I don't know much about your symptoms. Are you another gall-bladder-free person? The Questran worked very well for me--I thank this board for helping me so much after my gall bladder was removed.I don't know anything about the other medication, but I'm sure someone else will. Good luck.


----------



## JanEllen (Sep 24, 2001)

kclampkins--I take both. These are the two meds my doctor prescribes for me for IBS-D. I take them on an as-needed basis. For instance, if I am eating away from home. I always carry both. The lomotil I need to take at least a half-hour before I eat. The Questran I mix with water or ice tea and drink before or with a meal. Usually I take only one at a time, but if I feel I need both, I take both. Usually, but not always, they are effective for me. I would say, when I use them together, they are effective about 95% of the time for me. But not as good as Lotronex.


----------



## AlwaysRunning (Apr 5, 2001)

Questron nearly killed me. Some people work well with it. The only suggestion I have is try everything and stick with what works best. That's not to say anything will actually "work", but some relief is better than none. I've been on almost everything, including lotronex, which gave me horrible headaches. What's good for one, is not for another. Search, talk to your doctor, and most importantly, LISTEN to your own body.


----------



## ouch! (Jan 3, 2001)

I've been taking Lomotil for about 5 years now, for bad attacks of IBS-D. It always works for me.
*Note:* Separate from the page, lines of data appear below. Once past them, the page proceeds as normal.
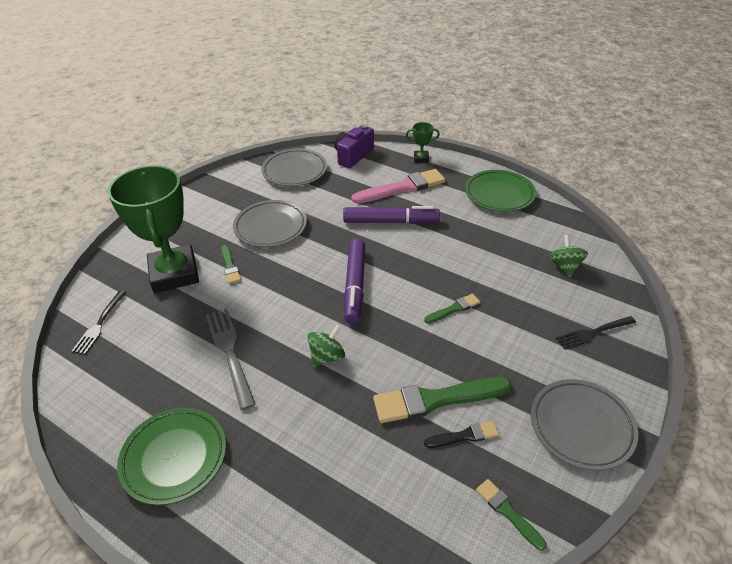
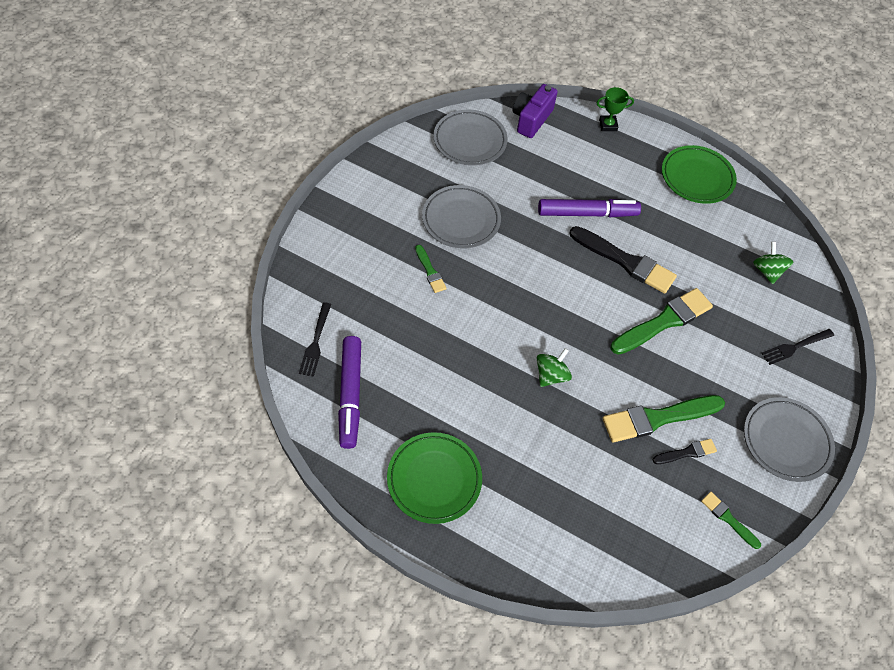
camera: 10 degrees left, 15 degrees up
green trophy [108,166,199,293] -> none
grey fork [206,308,256,410] -> none
purple marker [344,239,365,324] -> purple marker moved to [338,336,361,449]
pink brush [351,169,445,204] -> none
green brush [424,294,480,324] -> green brush [611,288,713,355], size x1.96
none -> black brush [570,226,677,294]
It doesn't seem to bung me up like Immodium does ! It also takes away the cramping pains.Good Luck !


----------



## lkemerson (Feb 7, 2002)

I can't answer part of your question...but as a person who has been using Lomotil for many years, I can help you there.Lomotil has made my life a lot easier. I only take it 'as needed', not on a daily basis, and I have had pretty good results with it. It doesn't constipate me but it does give me a reprieve from running to the bathroom.


----------



## trots (Oct 26, 2001)

Is Lomotil a Rx or over the counter?


----------



## Brandi Guidry (Jul 9, 2000)

One word of advice.... LOMOTIL!!!!!!







Brandi


----------



## Windaloo (Feb 3, 2002)

Although questran is safe in short to medium term treatment, there are a handful of studies which suggest an increased risk of GI malignancy.Not to alarm anyone, this is only an slightly increased risk it is likely that in those individuals that had taken questran the tumours would have developed due to other reasons. Please search medline if unsure. My ref Martindale extra Pharmacopeia...ref questran adverse effects.For IBS and its chronic nature, I would not take questran myself, just to be safe,but then many people would not smoke, drink or drive etc. to avoid risks,Food for thought?


----------



## Jayann (Jun 25, 2001)

I took Questran with very little success. I use Lomotil with great success. If i am going out or having a D attack i take 2 pills with no side effects. It is not an OTC. I also take Donnatal for spasms. Give it a try.


----------



## PHILC (Jan 26, 2002)

I have an appt. with my doc. Tuesday, and am thinking of switching meds. I am now taking Levsin, Zoloft, and Caltrate Blue and doing ok.(I am IBS-D) I think the Zoloft is giving me the shakes and not keeping me calm as I should be.I was thinking of swicthing to Paxil and Questrain.Any thoughts?? Also I had dental work done last week and took some Vicoden. My gut has not felt that good in years!!!! How come?Thanks!!!!


----------



## christy26 (Jan 6, 2002)

I tried caltate..did nothing for me. I also tried Questran...it was like I had taken nothing..and I tried lomotil and that made me so dizzy & nauseous I could not even get off the couch. Immodium helps the best but does not always work these days.


----------